Antes, hace ya una pila de años, no me sentía igual que ahora, por supuesto que no. Todos los asuntos humanos tenían otro ritmo, uno más tranquilo. De hecho, la posibilidad de pasar unas horas de la tarde escuchando un Long Play, recién comprado y volver a hacerlo varias veces era, no solo algo deseado, si no posible.
Hoy en día las cosas que ocurren me resultan un poco improvisadas, por su ritmo caótico. Mucho más incluso cuando, hace cincuenta años, las cosas eran muy diferentes en cuanto a posibilidades. Quizás fuera, por ese ritmo más lento, o porque no había internet, ni posibilidad de obtener una información sobre cualquier tema de manera instantánea, si no fuera que tuvieras una enciclopedia inmensa como algunos tenían. Aun así, una horita de manejar volúmenes pesados no nos la quitaba nadie.
Hoy en día saber la vida y milagros, de cualquier pajarito, por diminuto que sea, es algo que solo requiere el esfuerzo de teclear su nombre en la barra de búsquedas de tu ordenador. Un sinnúmero de páginas y lugares web se ofrecerán, para dirigirte a una respuesta tan verdadera como objetiva.
Pero volviendo a la actualidad he de decir que, aunque esta facilidad, la de buscar por el ordenador en redes de todo tipo, ahorra tiempo, no es más cierto que contribuya a despejar mejor las incógnitas. Es más, en ocasiones, la propia búsqueda genera aún muchas más dudas. Esto que puede hacer que nos sintamos rodeados de posibilidades, que hagan imposible finalizar la indagación, solo es una trampa, para seres curiosos, como somos la mayor parte de los seres humanos. Se abren nuevas preguntas, a las de partida y así un continuo, que puede irse alargando casi de manera infinita. Por otra parte, es un asunto que deja libertad absoluta a la imaginación, si no tenemos que ajustarnos a la verdadera realidad de las cosas. No la que genera nuestra percepción, ya mediada por nuestro pensamiento. Pero sí, la que elaboró a posteriori el impacto primario de ese estímulo, que probablemente ya se hallaba de manera más o menos evidente interior del cerebro.

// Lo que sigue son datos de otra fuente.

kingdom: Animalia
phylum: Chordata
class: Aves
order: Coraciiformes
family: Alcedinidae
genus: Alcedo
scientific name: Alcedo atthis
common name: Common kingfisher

Lo que ya no está tan claro es si la imaginación humana es más o menos importante en los grandes hallazgos en cualquier tipo de ciencias o simplemente aportan una ayuda mínima a nuestras neuronas. Son las preguntas acerca de la realidad, algo a priori sobre lo examinado, o lo es esa realidad. Para mi es algo difícil de saber, habría que hacer experimentos, y aunque yo no lo tenga constatado es probable que ya estén hechos.

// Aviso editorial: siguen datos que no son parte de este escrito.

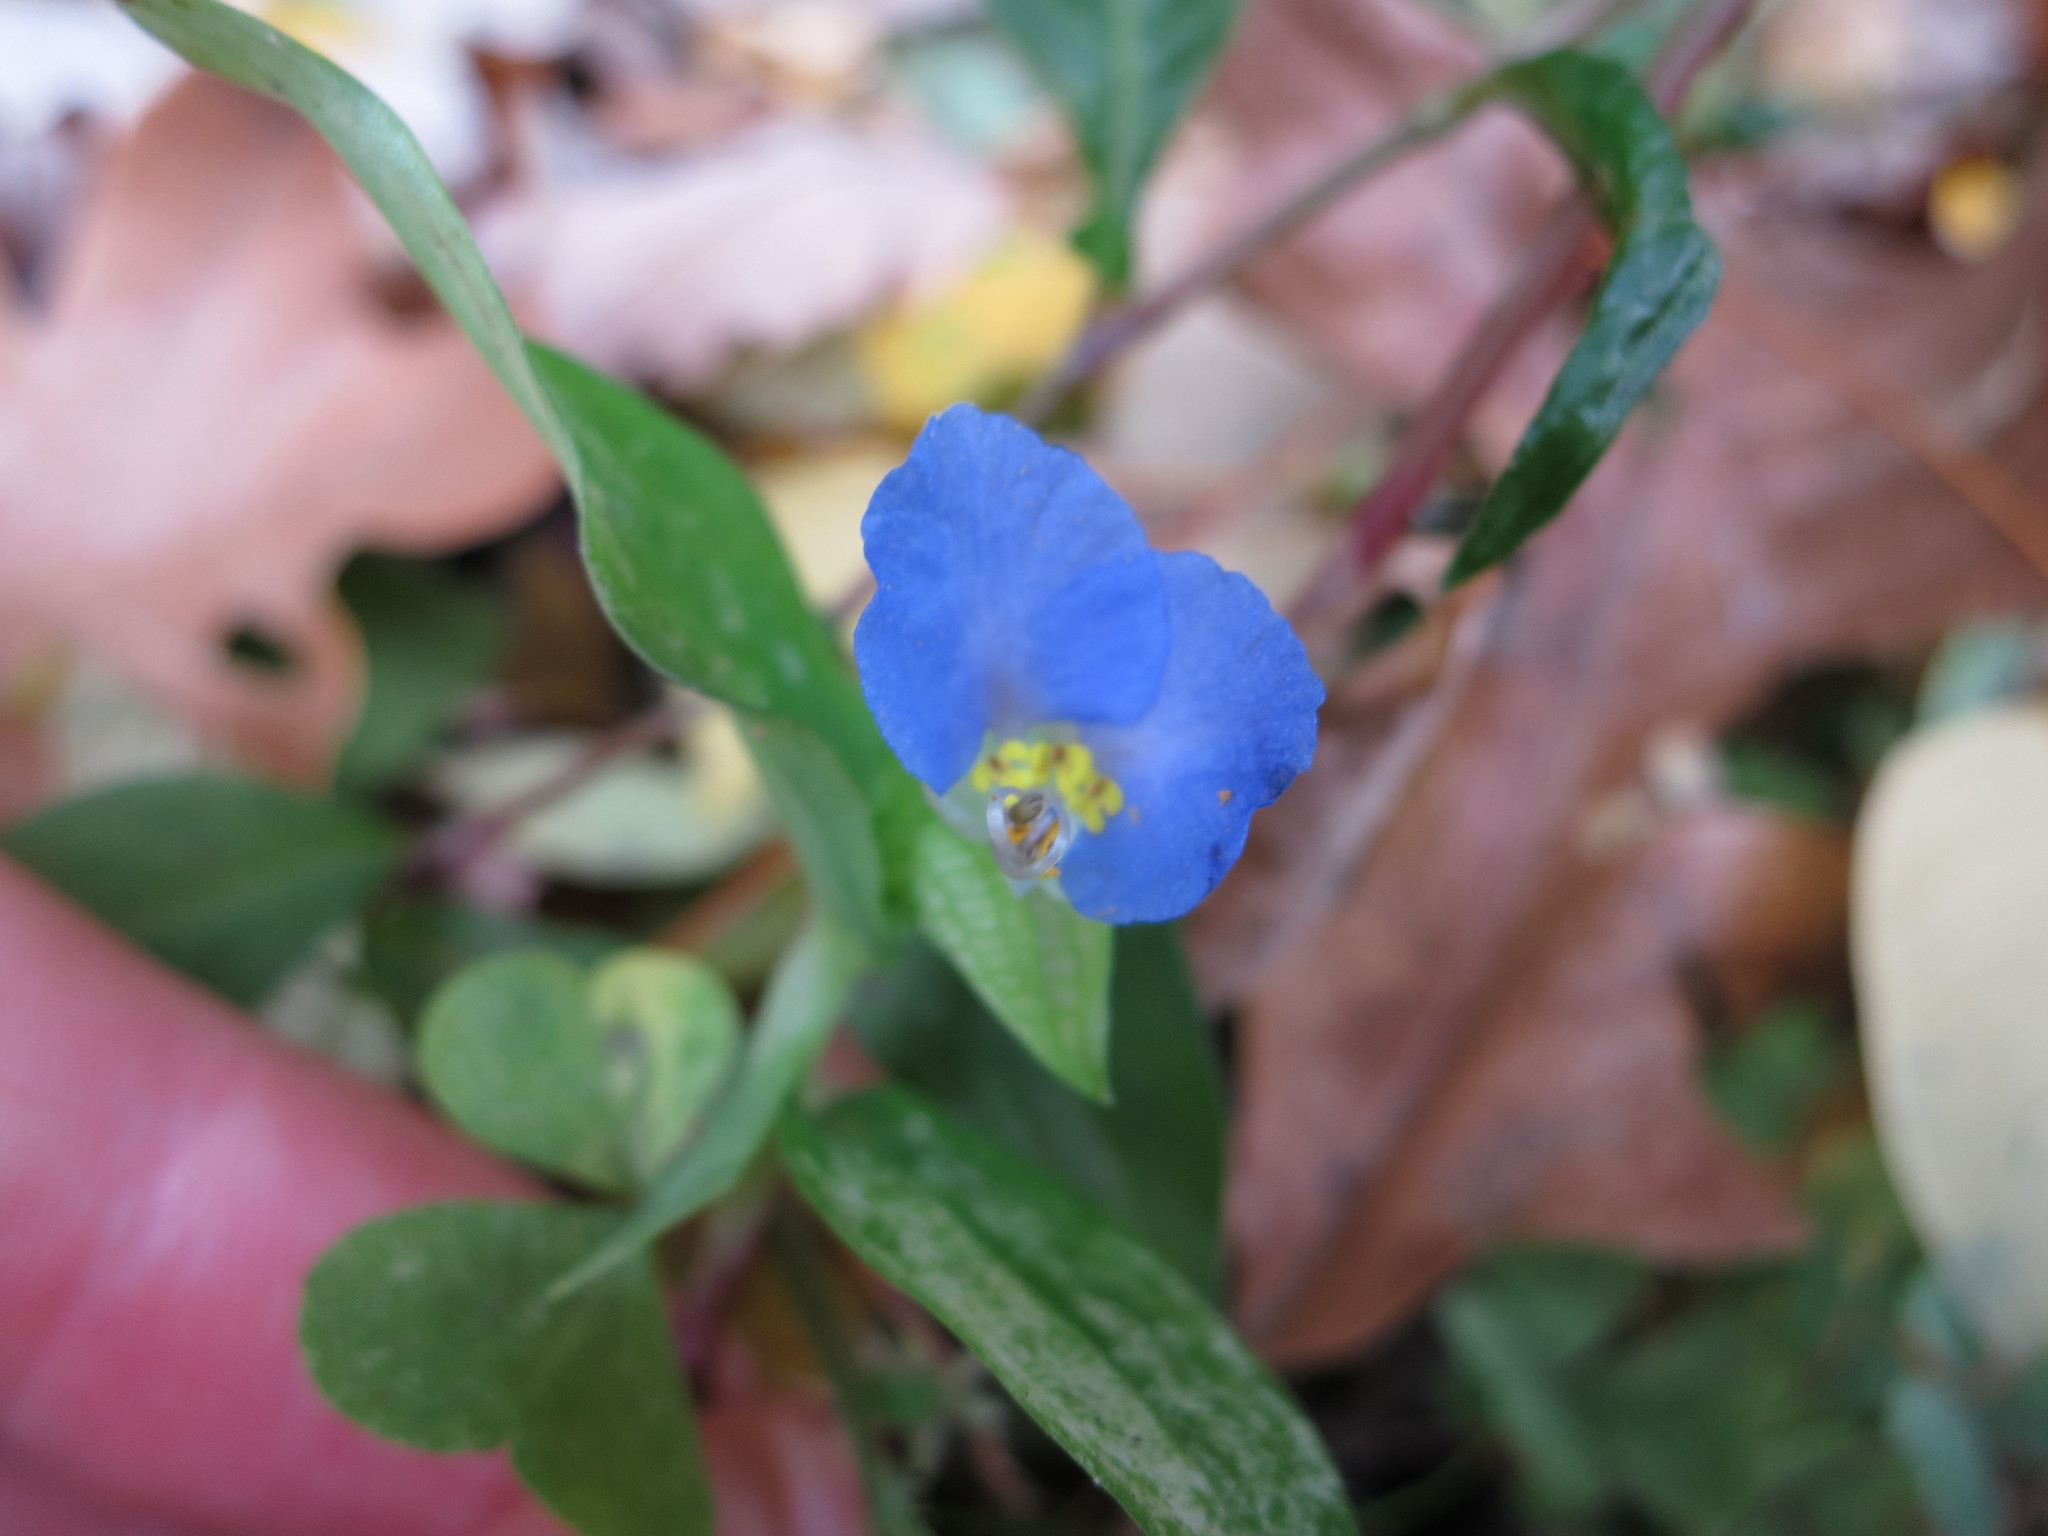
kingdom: Plantae
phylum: Tracheophyta
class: Liliopsida
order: Commelinales
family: Commelinaceae
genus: Commelina
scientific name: Commelina communis
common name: Asiatic dayflower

Y es por todo esto por lo que empezaba diciendo que: Antes, todos los asuntos humanos tenían otro ritmo, uno más tranquilo. De hecho, la posibilidad de pasar unas horas de la tarde escuchando un Long Play, recién comprado y volviendo a hacerlo varias veces era, no solo algo deseado, si no posible. Hoy en día las cosas que ocurren parecen tener un ritmo caótico. Mucho más incluso que, cuando hace cincuenta años, las cosas eran muy diferentes en cuanto a posibilidades. Quizás fuera, por ese ritmo más lento, o porque no había internet, ni posibilidad de obtener una información sobre cualquier tema de manera instantánea, si no fuera que tuvieras una enciclopedia inmensa como algunos tenían.